C’est de ce Journal que s’est inspiré le cinéaste israélien Ari Folman, réalisateur de Clara Hakedosha, Vals mit Bashir et The Congress (déjà coproduit avec le Luxembourg et Paul Thiltges Distributions) et lauréat, entre autres, d’un European Film Award, d’un César et d’un Golden Globe, pour son nouveau long métrage, intitulé Where is Anne Frank dans sa version internationale ou Wou ass d’Anne Frank pour la version luxembourgeoise. On insiste bien sur le terme « inspiré », car ce nouveau film d’animation n’est pas une adaptation du célèbre Journal. 75 ans séparent la publication du journal intime de la jeune Anne Frank et la sortie de cette nouvelle production Samsa Film. C’est cet espace temporel qui a principalement intéressé le cinéaste.

Ainsi, tout au long des 99 minutes du film, le récit fera de nombreux va-et-vient entre l’Amsterdam du début des années 1940 et l’Amsterdam du début des années 2020. Pour cela, Ari Folman donne vie à Kitty, l’amie imaginaire à qui Anne Frank dédie son journal. Sortie comme par magie des mots écrits par Anne, Kitty se réveille mystérieusement dans le Musée Anne Frank et se met immédiatement à la recherche de son amie Anne. D’abord dans l’ancienne maison-refuge de la jeune fille, rapidement aussi en dehors de ses murs, grâce à son nouvel ami Peter.

Là, le contraste est saisissant.
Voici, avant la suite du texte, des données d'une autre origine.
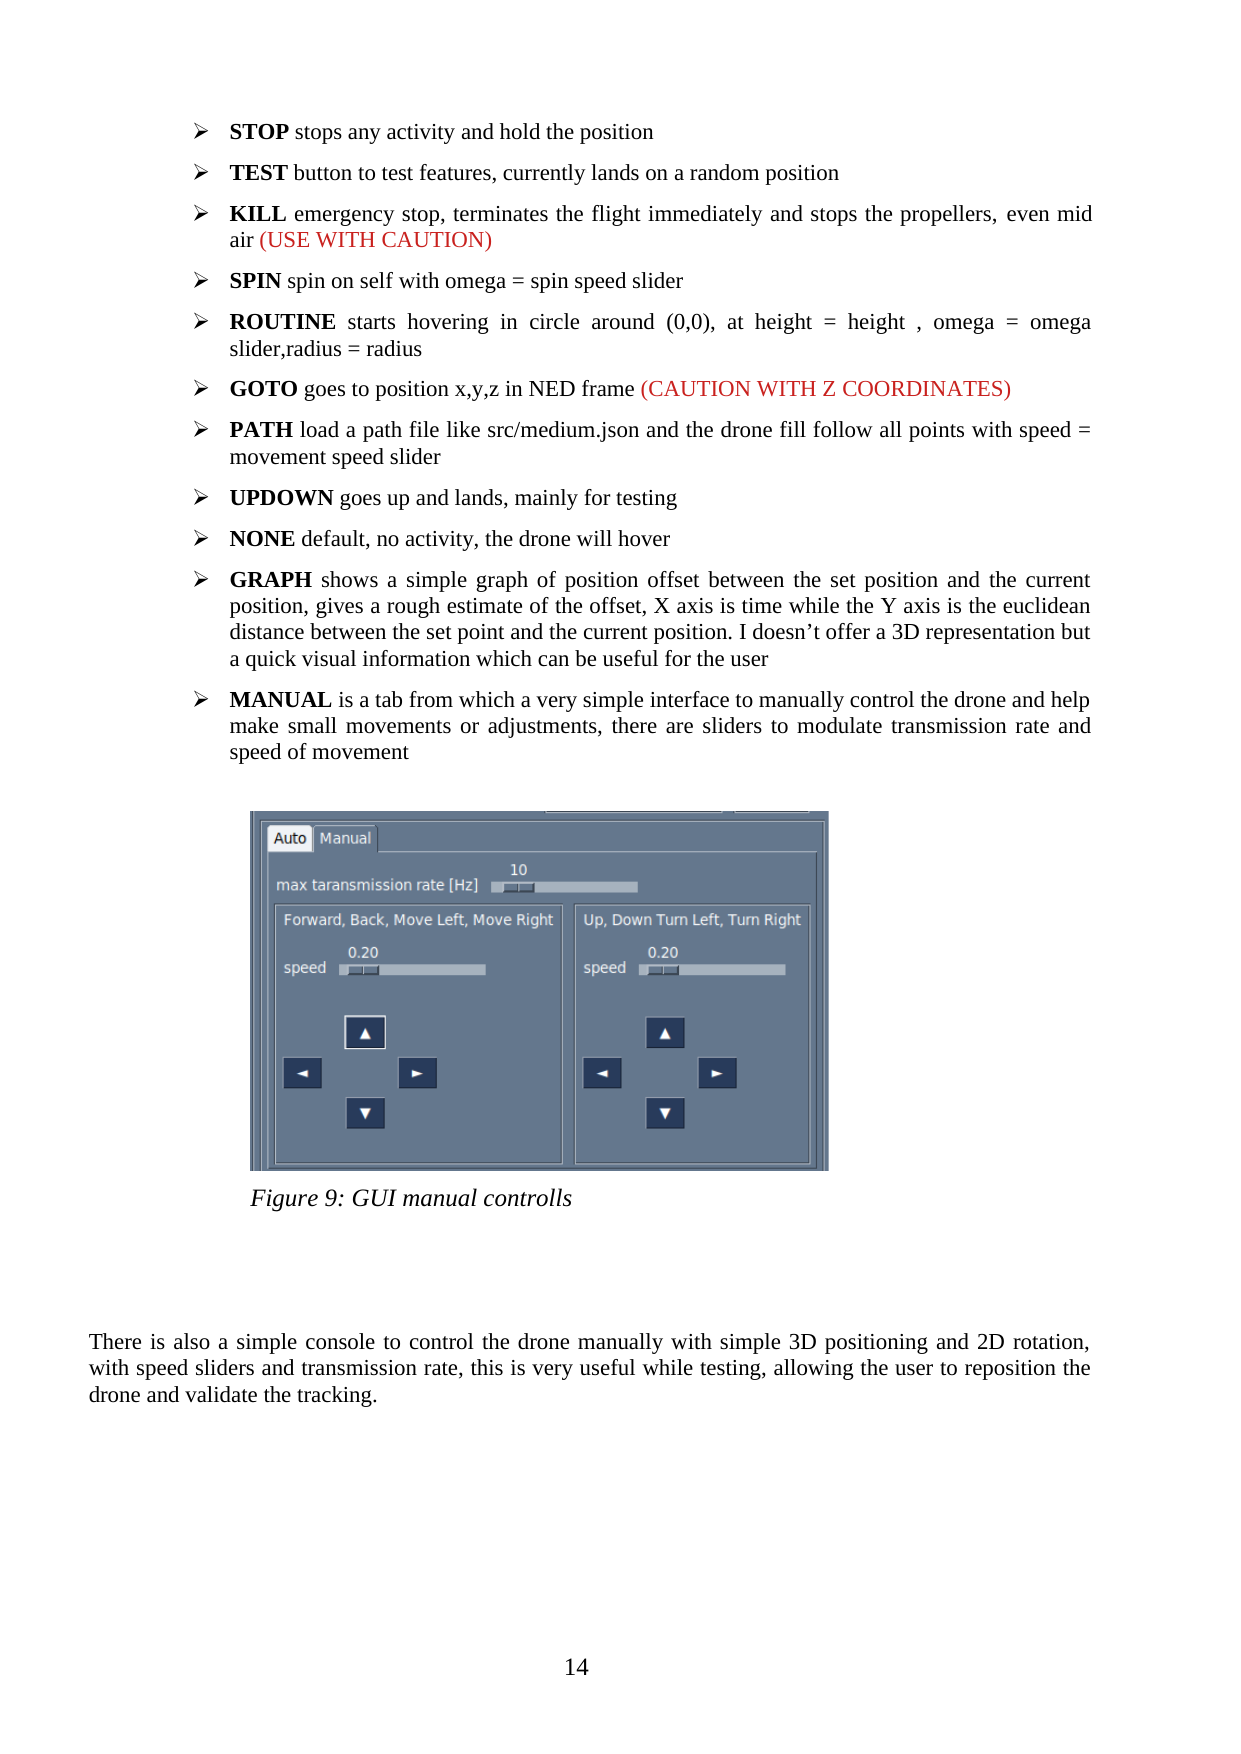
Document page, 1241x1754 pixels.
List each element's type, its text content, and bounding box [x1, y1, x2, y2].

list Figure 9: GUI manual controlls [250, 1171, 828, 1212]
list NONE default, no activity, the drone will hover [192, 525, 1093, 551]
list STOP stops any activity and hold the position [192, 118, 1093, 144]
list PATH load a path file like src/medium.json and the drone fill follow all points with speed = movement speed slider [192, 416, 1093, 469]
list GRAPH shows a simple graph of position offset between the set position and the current position, gives a rough estimate of the offset, X axis is time while the Y axis is the euclidean distance between the set point and the current position. I doesn’t offer a 3D representation but a quick visual information which can be useful for the user [192, 566, 1093, 671]
list There is also a simple console to control the drone manually with simple 3D positioning and 2D rotation, with speed sliders and transmission rate, this is very useful while testing, allowing the user to reposition the drone and validate the tracking. [88, 849, 1093, 1407]
list TEST button to test features, currently lands on a random position [192, 159, 1093, 185]
list MANUAL is a tab from which a very simple interface to manually control the drone and help make small movements or adjustments, there are sliders to modulate transmission rate and speed of movement [192, 686, 1093, 765]
list UPDOWN goes up and lands, mainly for testing [192, 484, 1093, 510]
list SPIN spin on self with omega = spin speed slider [192, 267, 1093, 294]
list KILL emergency stop, terminates the flight immediately and stops the propellers, even mid air (USE WITH CAUTION) [192, 200, 1093, 253]
picture [250, 811, 829, 1171]
list GOTO goes to position x,y,z in NED frame (CAUTION WITH Z COORDINATES) [192, 376, 1093, 402]
list ROUTINE starts hovering in circle around (0,0), at height = height , omega = omega slider,radius = radius [192, 308, 1093, 361]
Anne Frank est partout : un musée, une rue, une statue, une bibliothèque… Mais le sens de sa vie, de sa mort et de son Journal ont disparus. Égoïsme, je-m’en-foutisme et nationalisme semblent avoir repris le dessus sur le partage, la fraternité et l’humanisme. C’est visible dans la manière dont sont traités les pauvres et les laissés pour compte mais surtout les réfugiés, obligés à vivre sous des tentes de fortune dans le rue et harcelés par la police. Une police qui recherche Kitty car elle a pris avec elle le Journal original d’Anne.
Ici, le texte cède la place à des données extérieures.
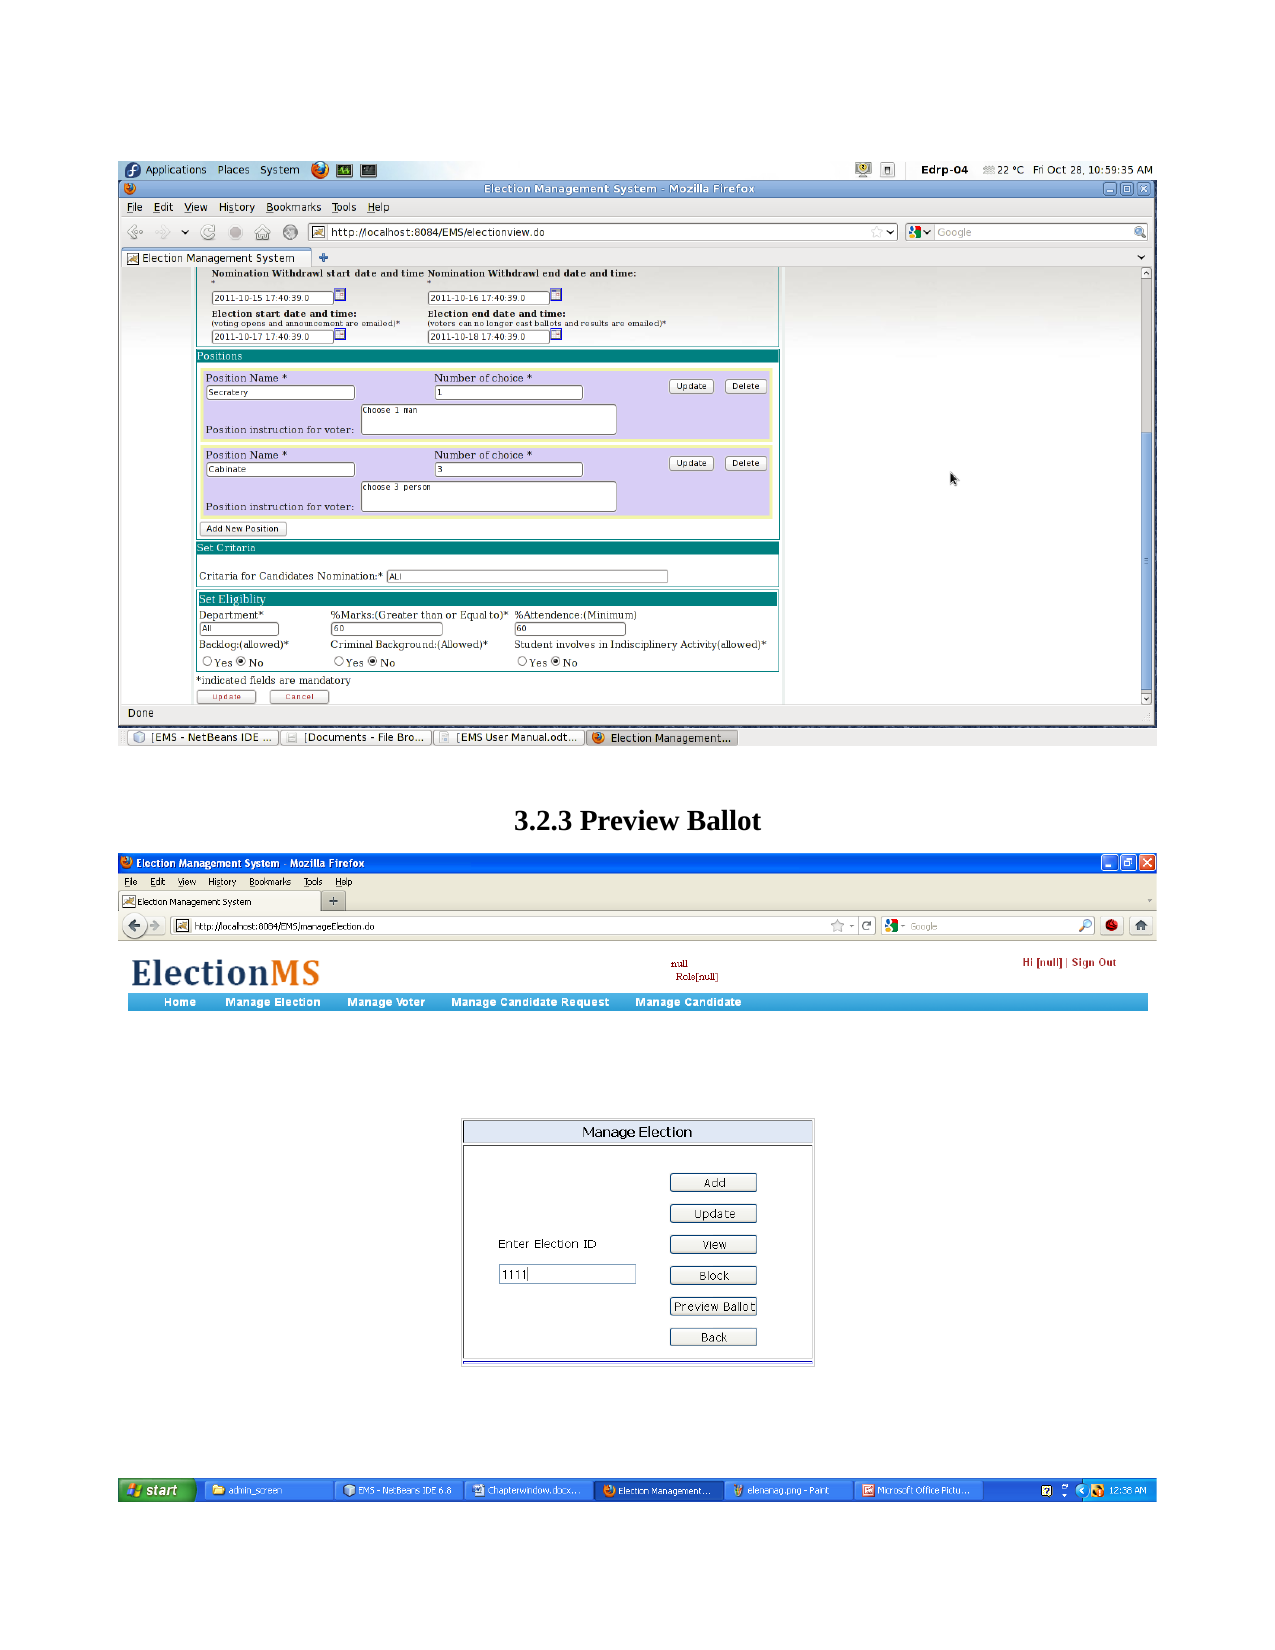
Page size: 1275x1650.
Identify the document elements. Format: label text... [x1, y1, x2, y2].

text 3.2.3 Preview Ballot [118, 803, 1157, 836]
picture [118, 853, 1157, 1502]
picture [118, 161, 1157, 746]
Le but de Kitty est de retrouver Anne, mais elle ne peut fermer les yeux sur ces nouvelles injustices. Des injustices qu’Ari Folman met en parallèle avec celles qu’Anne et sa famille ont pu subir à leur époque, sans pour autant les comparer ou les mesurer. Kitty plonge tour à tour dans l’une ou l’autre temporalité tantôt avec Anne, tantôt à la recherche d’Anne ou du moins de ce qui reste moralement dans notre société moderne de son histoire.

Visuellement le film est une réussite, parfois onirique, parfois réaliste, avec une ligne claire qui se transforme, à l’approche des nazis, à un style expressionniste – courant d’ailleurs condamné par le régime à l’époque. Il y a aussi les choix de couleurs, inversées par rapport à ce qui se fait habituellement : des couleurs chatoyantes pour les scènes du passé et des tons plus sombres pour les plans qui se passent dans le présent. L’animation est parfois surprenante, avec un aspect volontairement naïf, mais quelques scènes pleines de poésie visuelle viennent contrebalancer cet aspect graphique qui ne convainc pas tout le monde.

Reste que, malgré sa réussite graphique et ses très bonnes intentions – un récit profondément humaniste à une période où l’on constate, une nouvelle fois en Europe et en Occident, la montée des politiques extrémistes et des discours haineux –, le film pèche par un aspect à la fois mièvre et trop pédagogique qui risque de rebuter un public adulte, tout en proposant un récit complexe et quelques scènes difficiles pour un public jeunesse. La question de la cible se pose donc. Sans pour autant s’ennuyer, on n’arrive pas à se laisser totalement embarquer par ce récit. Mais parce qu’il nous rappelle que l’histoire peut se répéter – voire qu’elle est peut-être déjà en train de se répéter – ce Wou ass d’Anne Frank est, sans aucun doute, un film nécessaire.